Counsellor: “Do not change the time, because if you change the times, the medication will not be able to work its work in your body.”
A daily routine can support good adherence. However, it is not a requirement to allow treatment to work.
Consistent condom use was the most commonly described method of maintaining good health. Almost all sessions included misinformation on how to maintain health and a normal CD4 count. In one example, condom use was directly linked with viral load count.
Counsellor: “Now that you have tested you have to accept that you have this virus, and when you have sex use a condom because the more that you don’t use a condom, the more the virus multiply.”
Misinformation about condoms was often provided in place of information on treatment. In this example, the health benefits of condoms were described as outweighing the impact of treatment.
Counsellor: “And as from now on you have to use condoms no matter what because the viral load will increase instead of going down although you are taking treatment if you don’t use a condom every time you have sexual intercourse.”
The need for patients to disclose their HIV status
Patients were told it was mandatory to share their HIV status. Yet, there was little exploration to understand how beneficial it might be to each patient, their values and the barriers they faced.
Counsellor: “There must be someone that you tell, especially at home because it will be difficult when you need to drink your treatment if people at home do not know. Do you know how painful it is to drink your treatment under the table [secretively]? You end up doing the wrong things, your family will not abandon you, instead, they will support you, they will give you love.”
Some counsellors suggested not to tell friends, due to the risk of their status being gossiped about. Others suggested that they did tell friends and were more flexible about allowing the patient to identify who they may want to share with.
Possible side-effects of treatment were presented by some counsellors as a substantial threat to the patient.
Counsellor: “Sometimes, it [ART] will make you dizzy. Sometimes you will have a rash. Sometimes you will have nightmares. Sometimes it will make you vomit. You will have bad dreams, and you will end up thinking that you are bewitched only to find that it is the medication that is doing that. You might have diarrhoea but just because you are experiencing these things it does not mean that you should stop taking your treatment and say that it is making you sick. No, you must continue, that thing [side effects] might happen for 2 or 3 months.”
Other counsellors were able to provide a more measured approach.

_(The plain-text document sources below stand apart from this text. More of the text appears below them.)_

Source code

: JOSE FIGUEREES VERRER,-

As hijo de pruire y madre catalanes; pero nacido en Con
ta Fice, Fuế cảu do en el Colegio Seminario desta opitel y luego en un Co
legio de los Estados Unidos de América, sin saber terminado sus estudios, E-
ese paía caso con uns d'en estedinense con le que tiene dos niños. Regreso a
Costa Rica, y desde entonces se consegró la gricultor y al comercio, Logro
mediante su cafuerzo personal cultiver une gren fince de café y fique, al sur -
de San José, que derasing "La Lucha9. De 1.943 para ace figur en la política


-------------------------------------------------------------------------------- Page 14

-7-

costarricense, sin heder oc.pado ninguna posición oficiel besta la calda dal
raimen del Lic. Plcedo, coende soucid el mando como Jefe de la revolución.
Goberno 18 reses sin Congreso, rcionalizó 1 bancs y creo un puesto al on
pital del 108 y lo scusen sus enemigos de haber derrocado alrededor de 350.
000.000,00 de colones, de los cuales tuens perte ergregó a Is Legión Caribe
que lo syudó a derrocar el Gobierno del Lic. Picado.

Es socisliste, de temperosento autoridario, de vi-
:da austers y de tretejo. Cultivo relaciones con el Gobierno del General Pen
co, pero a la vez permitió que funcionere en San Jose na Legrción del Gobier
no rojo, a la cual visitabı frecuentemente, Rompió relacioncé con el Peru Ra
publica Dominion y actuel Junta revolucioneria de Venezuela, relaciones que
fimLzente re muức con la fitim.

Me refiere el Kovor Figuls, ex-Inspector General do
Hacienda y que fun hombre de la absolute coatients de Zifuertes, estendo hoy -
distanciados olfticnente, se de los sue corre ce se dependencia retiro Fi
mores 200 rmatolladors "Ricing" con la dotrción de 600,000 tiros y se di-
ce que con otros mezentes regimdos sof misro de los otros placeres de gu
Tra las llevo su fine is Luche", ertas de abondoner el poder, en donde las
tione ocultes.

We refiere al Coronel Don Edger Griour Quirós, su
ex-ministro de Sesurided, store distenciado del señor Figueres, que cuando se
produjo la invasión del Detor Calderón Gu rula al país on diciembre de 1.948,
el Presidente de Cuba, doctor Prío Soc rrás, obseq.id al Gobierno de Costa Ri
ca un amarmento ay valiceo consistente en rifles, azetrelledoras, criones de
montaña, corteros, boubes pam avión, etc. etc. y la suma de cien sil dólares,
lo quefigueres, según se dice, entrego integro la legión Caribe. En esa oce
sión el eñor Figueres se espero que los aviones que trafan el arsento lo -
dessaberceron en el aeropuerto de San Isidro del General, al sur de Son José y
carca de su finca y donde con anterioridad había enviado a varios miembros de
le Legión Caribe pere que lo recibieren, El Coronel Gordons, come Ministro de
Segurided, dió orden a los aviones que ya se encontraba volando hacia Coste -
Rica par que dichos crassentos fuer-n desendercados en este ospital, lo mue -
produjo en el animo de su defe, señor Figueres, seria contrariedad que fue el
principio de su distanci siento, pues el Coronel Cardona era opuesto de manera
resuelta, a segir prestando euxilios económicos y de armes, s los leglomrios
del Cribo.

The researchers concluded that there is need for a “substantial readjustment” in order to deliver counselling that aligns with universal test and treat approaches. The results raise huge concerns about the content and delivery of post-test counselling. Counsellors routinely misinformed patients and failed to “engage with the clients concerns or goals”. Whilst counselling and psychosocial support should be an important part of the HIV response, the study results show that it can be counterproductive for patients.
Findings suggest an urgent need to train counsellors on how to appropriately frame health education messages. The authors explain that tools such as motivational interviewing and strength-based counselling can be useful. But that they should be “responsive and tailored”. Instead, this rigid method of counselling “fails to respect patient autonomy and address the substantial psychosocial consequences of a new HIV diagnosis.”
Whilst the results emphasise that much needs to be done to improve the quality of services, the reality is this will be difficult to achieve. Whilst the authors call for reflection on the effectiveness of current services, they acknowledge that there are many limitations. They suggest digital-based media counselling, scripts to increase the validity of information given and “a highly trained cadre of professional counsellors” for a subset of individuals who do not link to care or initiate ART within a specified period.